With that being said, here at SYNQ we are utilizing various modern tools to bring transparency to our clients. We use a public facing StatusPage that shows the health of our services and keeps a log of any incidents or service interruptions. The StatusPage is directly connected to our Runscope testing and monitoring platform so customers can be updated in real-time. Customers can also subscribe to the StatusPage feed or follow us on Twitter (which StatusPage automatically updates). Finally, these notifications are sent to our internal Slack channel where our ops and dev team can react quickly.

On top of this, we’re looking to implement a new process, where we will post our RCAs on Medium. Just for some context, “RCA” stands for Root Cause Analysis, a document, traditionally emailed to specific clients, to explain the “why, what, and how” of an outage and provide detailed information about what happened and more importantly the steps that will be taken to prevent the outage in the future. After publishing the RCA blog post, we can then share the blog post via our StatusPage.
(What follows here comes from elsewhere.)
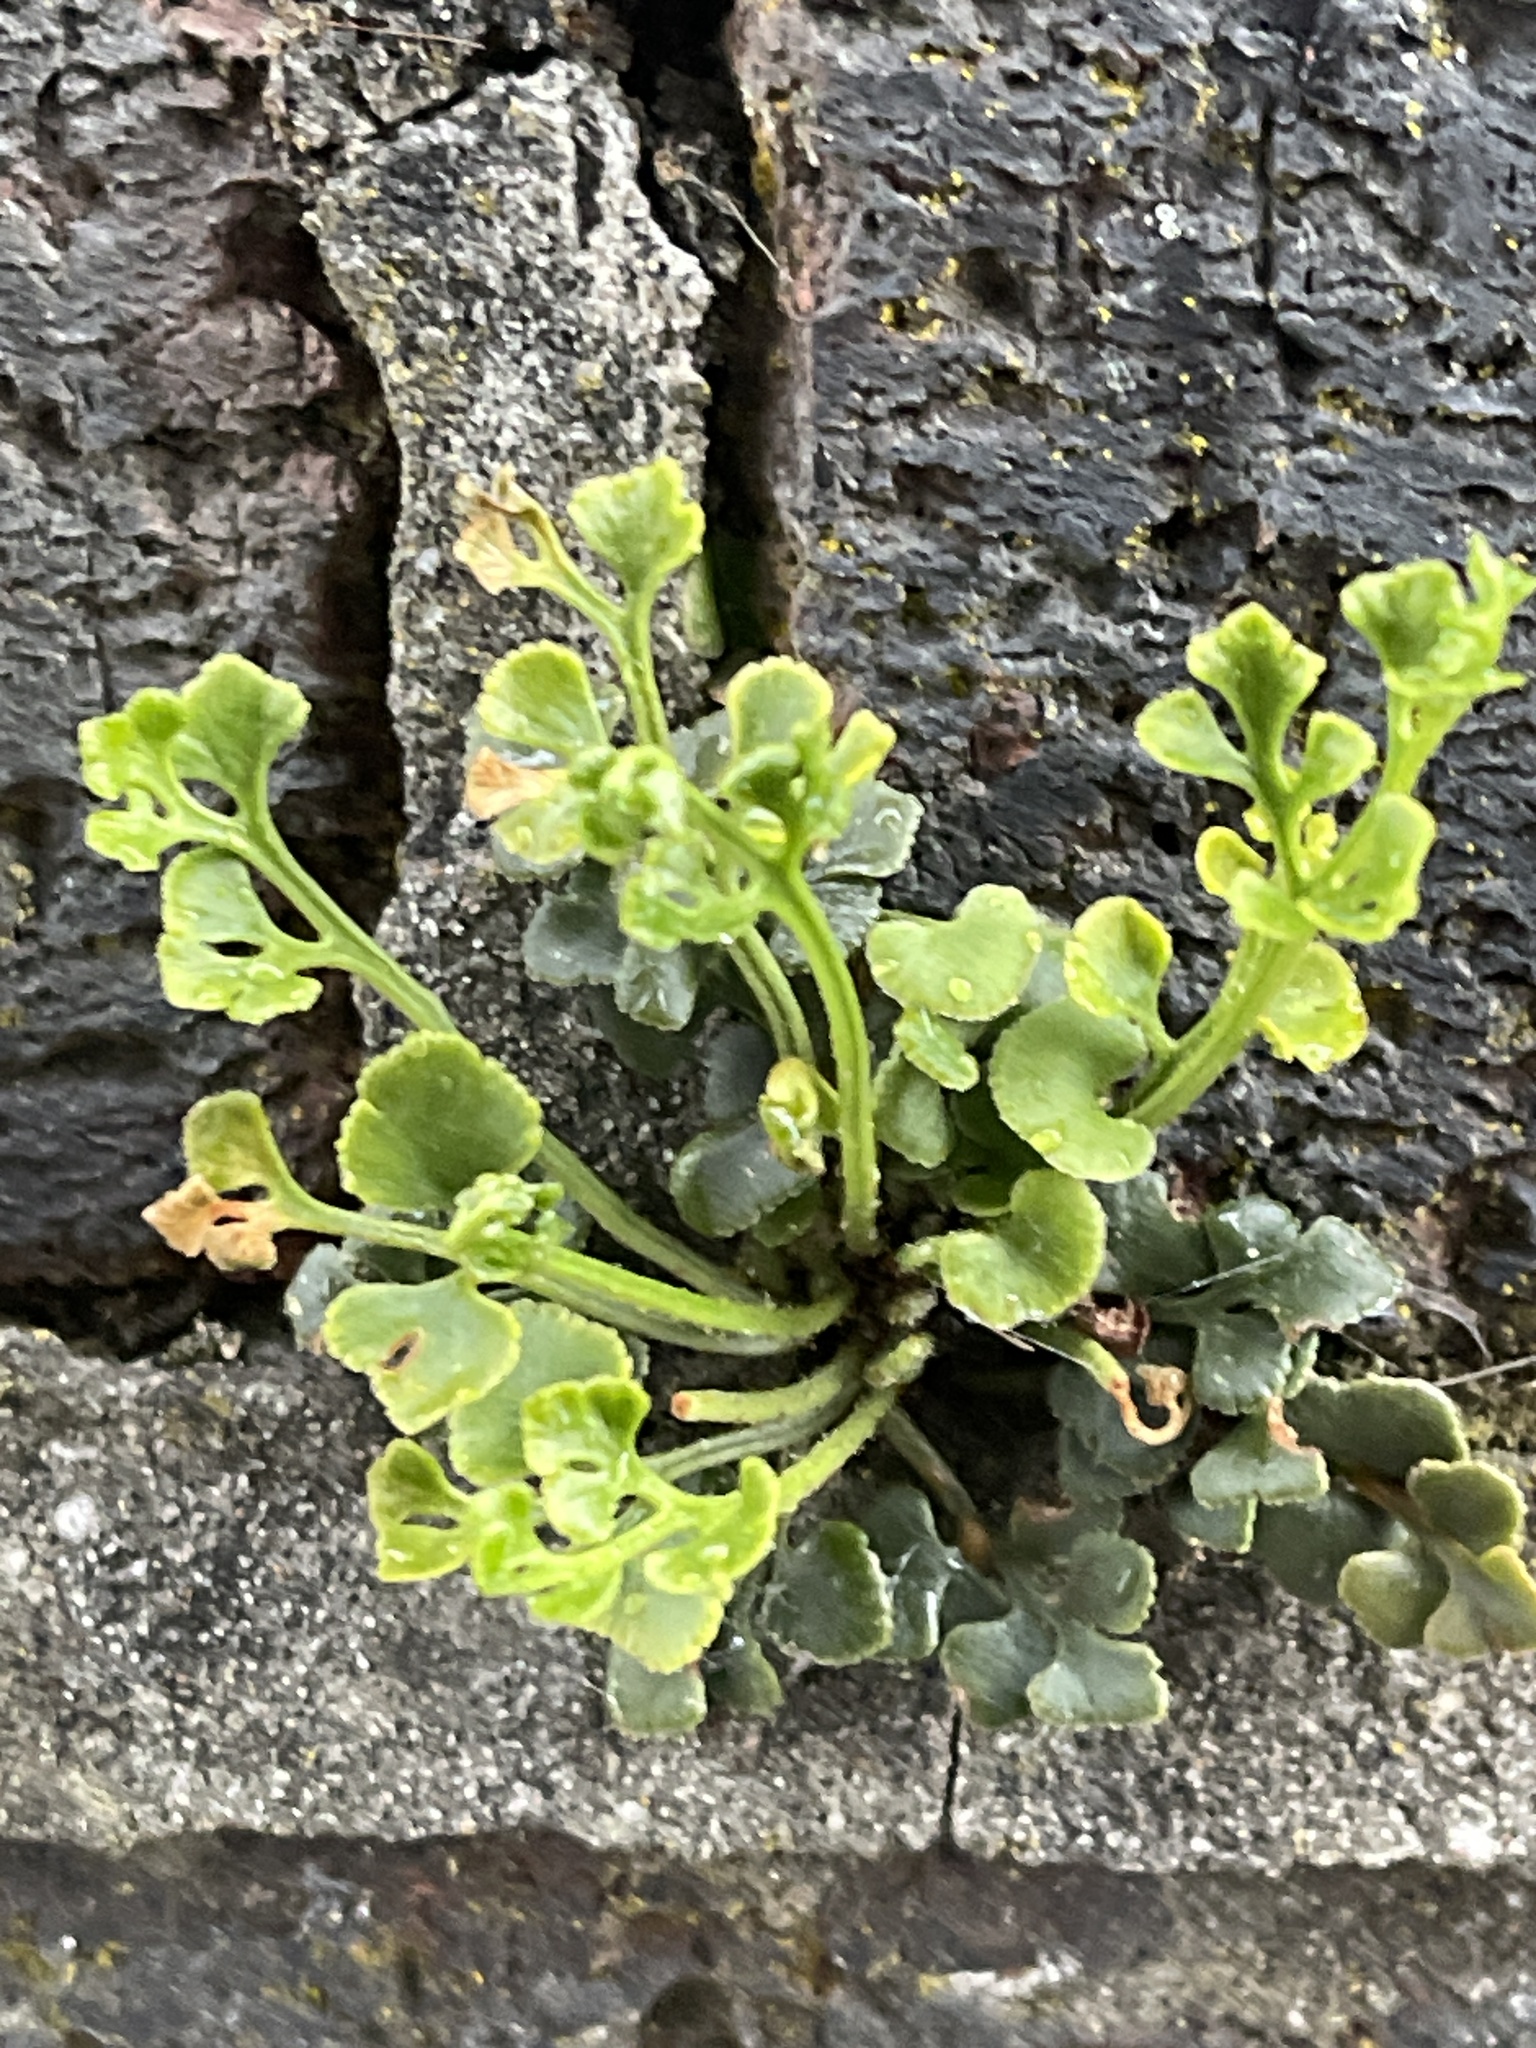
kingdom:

Using the tools and methods described we can show customers that we are transparent in how we operate and thus always working to improve our processes.

Below I have provided a RCA blog post template, feel free to use it in your RCA process as well.

RCA Blog Post Template

Introduction:

Give a brief description of the outage and what particular service or services were affected.

Event Description:

Here you can say exactly what caused the outage. When it was first noticed and reported, make sure to include a date and time. You can also specify how long the outage lasted and also include a date and time of when it was fully resolved.

Root Cause and Remediation:

Here one would describe why the problem happened and give a brief high level description of how it was solved.

Future Preventive Measures:

Here one would give a bulleted list of things that were changed and will be done to prevent the particular outage from happening again.